Your code is leaking memory -- you have calls to malloc but no corresponding calls to free. You should free the memory once you no longer need the temporary expansion.


Anyway - your question --
It looks like you can't know how long the buffer needs to be until you've expanded stuff. One option would be to do a 'dry run' of the expansion that just counts the number of characters in the string, then malloc that amount then expand into there. To be honest I haven't looked at what you're doing closely enough to know if you could calculate the needed size upfront somehow, or at least make a conservative estimate. I assume if you could do this you would have done it already

I'd probably go for dynamically resizing your buffer with realloc (realloc - C++ Reference).
First decide on an initial buffer size -- for testing, best pick a pathetically small size to make sure your reallocation is working. But after testing, just go for a buffer size that feels like it'll probably fit most cases.

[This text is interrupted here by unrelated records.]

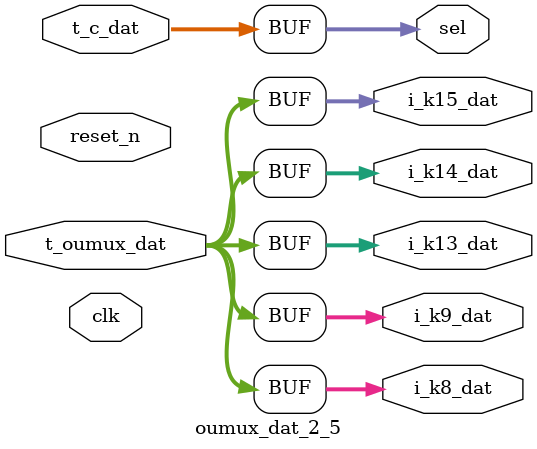
<source format=v>
module oumux_dat_2_5 (
    input wire [511:0] t_oumux_dat,

    input wire [3:0]             t_c_dat,

                                            
    output wire [511:0]    i_k8_dat,
                                            
    output wire [511:0]    i_k9_dat,
                                            
    output wire [511:0]    i_k13_dat,
                                            
    output wire [511:0]    i_k14_dat,
                                            
    output wire [511:0]    i_k15_dat,
                                            
    output wire [3:0]         sel,
    input wire                              clk, reset_n
);

   assign sel=t_c_dat;


assign i_k8_dat = t_oumux_dat; 
assign i_k9_dat = t_oumux_dat; 
assign i_k13_dat = t_oumux_dat; 
assign i_k14_dat = t_oumux_dat; 
assign i_k15_dat = t_oumux_dat; 

endmodule

</source>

I'd suggest writing another helper function for concatenating the expansion into the main buffer. Before you copy anything into the buffer, you will need to check that there is enough space remaining for the string. Unfortunately I think this means you'll have to pass around a buffer_size variable.
If there isn't enough space in the buffer, increase it by some amount and try again until you have enough space.

Code:
   while (not enough space in buffer0
        increase buffer size var
        realloc buffer with bigger size

    concat string to buffer
Read the docs about realloc -- in particular, beware that it might return a different block of memory, so you'll need to return the pointer from the function.

You could of course realloc for every single expansion, just allocating as much as you need, but that would impact performance, especially if realloc needs to copy the string to a new place often. On your average desktop machine I doubt you'd ever observe any actual slowdown, but it's good to be considerate of such things and consider the tradeoff you're making (size of upfront memory allocation vs frequency of calls to realloc).

You could also do it with some dynamic data structure like a linked list of strings. You could traverse it at the end and turn it back into a string. I really don't think that's the right solution though, overkill.

Not sure if other people will suggest better ideas -- I've not used realloc a lot in real code, so not sure if it's actually a good way. Better than allocated a huge fixed length buffer and hoping for the best..... which I see all the time in production code!